_Problem requirements_
Please restate the records below word for word, leaving out every picture.

#### Records supplied ####

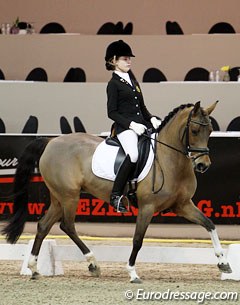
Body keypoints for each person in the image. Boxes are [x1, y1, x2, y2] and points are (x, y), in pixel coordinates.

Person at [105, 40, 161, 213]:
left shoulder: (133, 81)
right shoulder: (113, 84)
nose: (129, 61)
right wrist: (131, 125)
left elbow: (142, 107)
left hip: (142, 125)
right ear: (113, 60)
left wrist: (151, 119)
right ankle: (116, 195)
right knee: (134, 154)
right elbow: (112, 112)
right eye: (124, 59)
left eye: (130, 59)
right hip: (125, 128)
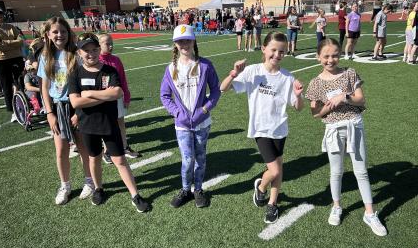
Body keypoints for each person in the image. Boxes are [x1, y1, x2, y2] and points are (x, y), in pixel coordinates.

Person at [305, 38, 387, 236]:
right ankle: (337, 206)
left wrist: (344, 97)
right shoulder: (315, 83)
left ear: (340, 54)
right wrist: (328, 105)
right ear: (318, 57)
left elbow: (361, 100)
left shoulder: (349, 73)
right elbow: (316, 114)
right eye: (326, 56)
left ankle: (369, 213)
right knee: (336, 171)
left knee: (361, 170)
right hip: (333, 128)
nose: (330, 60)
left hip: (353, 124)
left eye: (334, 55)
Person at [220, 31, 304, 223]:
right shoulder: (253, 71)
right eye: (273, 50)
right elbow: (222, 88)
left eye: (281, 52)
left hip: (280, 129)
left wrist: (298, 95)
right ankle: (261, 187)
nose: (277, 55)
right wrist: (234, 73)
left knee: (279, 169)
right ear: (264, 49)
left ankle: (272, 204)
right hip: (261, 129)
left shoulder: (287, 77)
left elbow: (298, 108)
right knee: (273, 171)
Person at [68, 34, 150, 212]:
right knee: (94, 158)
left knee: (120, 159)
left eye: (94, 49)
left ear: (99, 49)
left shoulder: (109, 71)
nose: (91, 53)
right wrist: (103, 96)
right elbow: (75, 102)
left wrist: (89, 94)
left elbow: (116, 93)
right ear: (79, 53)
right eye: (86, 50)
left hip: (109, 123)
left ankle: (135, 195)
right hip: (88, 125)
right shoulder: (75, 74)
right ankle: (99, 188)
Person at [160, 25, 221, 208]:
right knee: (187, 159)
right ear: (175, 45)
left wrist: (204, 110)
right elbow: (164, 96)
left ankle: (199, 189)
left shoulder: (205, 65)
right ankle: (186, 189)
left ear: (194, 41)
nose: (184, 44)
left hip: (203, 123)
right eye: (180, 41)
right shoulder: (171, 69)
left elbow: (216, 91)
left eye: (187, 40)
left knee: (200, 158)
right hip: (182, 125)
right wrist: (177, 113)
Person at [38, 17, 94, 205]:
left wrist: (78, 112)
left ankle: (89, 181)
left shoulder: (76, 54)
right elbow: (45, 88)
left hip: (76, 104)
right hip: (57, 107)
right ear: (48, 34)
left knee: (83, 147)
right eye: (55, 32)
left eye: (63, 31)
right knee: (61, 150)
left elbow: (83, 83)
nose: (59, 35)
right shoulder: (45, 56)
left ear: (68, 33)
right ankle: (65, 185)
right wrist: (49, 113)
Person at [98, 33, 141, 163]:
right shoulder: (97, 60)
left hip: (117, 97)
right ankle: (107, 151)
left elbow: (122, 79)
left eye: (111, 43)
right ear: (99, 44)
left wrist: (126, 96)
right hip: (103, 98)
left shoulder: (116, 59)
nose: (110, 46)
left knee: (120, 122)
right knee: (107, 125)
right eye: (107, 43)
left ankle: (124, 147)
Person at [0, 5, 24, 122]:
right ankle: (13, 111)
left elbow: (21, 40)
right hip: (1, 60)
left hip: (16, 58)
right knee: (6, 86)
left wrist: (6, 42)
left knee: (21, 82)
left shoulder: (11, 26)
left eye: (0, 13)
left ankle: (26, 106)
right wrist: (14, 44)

####

_Response below_
Body keypoints for each person in the image. Boxes are [x1, y1, x2, y2] and points are (x, y), in pixel coordinates.

Person at [105, 40, 161, 213]:
left shoulder: (133, 81)
right shoulder: (113, 84)
nose: (129, 61)
right wrist: (131, 125)
left elbow: (142, 107)
left hip: (142, 125)
right ear: (113, 60)
left wrist: (151, 119)
right ankle: (116, 195)
right knee: (134, 154)
right elbow: (112, 112)
right eye: (124, 59)
left eye: (130, 59)
right hip: (125, 128)
Body keypoints for each person in the image. Boxes are [x1, y1, x2, y2] and points are (x, y), in pixel coordinates.

Person at [305, 38, 387, 236]:
right ankle: (337, 206)
left wrist: (344, 97)
right shoulder: (315, 83)
left ear: (340, 54)
right wrist: (328, 105)
right ear: (318, 57)
left elbow: (361, 100)
left shoulder: (349, 73)
right elbow: (316, 114)
right eye: (326, 56)
left ankle: (369, 213)
right knee: (336, 171)
left knee: (361, 170)
right hip: (333, 128)
nose: (330, 60)
left hip: (353, 124)
left eye: (334, 55)
Person at [220, 31, 304, 223]:
right shoulder: (253, 71)
right eye: (273, 50)
right elbow: (222, 88)
left eye: (281, 52)
left hip: (280, 129)
left wrist: (298, 95)
right ankle: (261, 187)
nose: (277, 55)
right wrist: (234, 73)
left knee: (279, 169)
right ear: (264, 49)
left ankle: (272, 204)
right hip: (261, 129)
left shoulder: (287, 77)
left elbow: (298, 108)
right knee: (273, 171)
Person at [68, 34, 150, 212]:
right knee: (94, 158)
left knee: (120, 159)
left eye: (94, 49)
left ear: (99, 49)
left shoulder: (109, 71)
nose: (91, 53)
right wrist: (103, 96)
right elbow: (75, 102)
left wrist: (89, 94)
left elbow: (116, 93)
right ear: (79, 53)
right eye: (86, 50)
left hip: (109, 123)
left ankle: (135, 195)
right hip: (88, 125)
right shoulder: (75, 74)
right ankle: (99, 188)
Person at [160, 25, 221, 208]:
right knee: (187, 159)
right ear: (175, 45)
left wrist: (204, 110)
right elbow: (164, 96)
left ankle: (199, 189)
left shoulder: (205, 65)
right ankle: (186, 189)
left ear: (194, 41)
nose: (184, 44)
left hip: (203, 123)
right eye: (180, 41)
right shoulder: (171, 69)
left elbow: (216, 91)
left eye: (187, 40)
left knee: (200, 158)
right hip: (182, 125)
right wrist: (177, 113)
Person at [38, 17, 94, 205]:
left wrist: (78, 112)
left ankle: (89, 181)
left shoulder: (76, 54)
right elbow: (45, 88)
left hip: (76, 104)
right hip: (57, 107)
right ear: (48, 34)
left knee: (83, 147)
right eye: (55, 32)
left eye: (63, 31)
right knee: (61, 150)
left elbow: (83, 83)
nose: (59, 35)
right shoulder: (45, 56)
left ear: (68, 33)
right ankle: (65, 185)
right wrist: (49, 113)
Person at [98, 33, 141, 163]:
right shoulder: (97, 60)
left hip: (117, 97)
right ankle: (107, 151)
left elbow: (122, 79)
left eye: (111, 43)
right ear: (99, 44)
left wrist: (126, 96)
right hip: (103, 98)
left shoulder: (116, 59)
nose: (110, 46)
left knee: (120, 122)
right knee: (107, 125)
right eye: (107, 43)
left ankle: (124, 147)
Person at [0, 5, 24, 122]:
right ankle: (13, 111)
left elbow: (21, 40)
right hip: (1, 60)
left hip: (16, 58)
right knee: (6, 86)
left wrist: (6, 42)
left knee: (21, 82)
left shoulder: (11, 26)
left eye: (0, 13)
left ankle: (26, 106)
right wrist: (14, 44)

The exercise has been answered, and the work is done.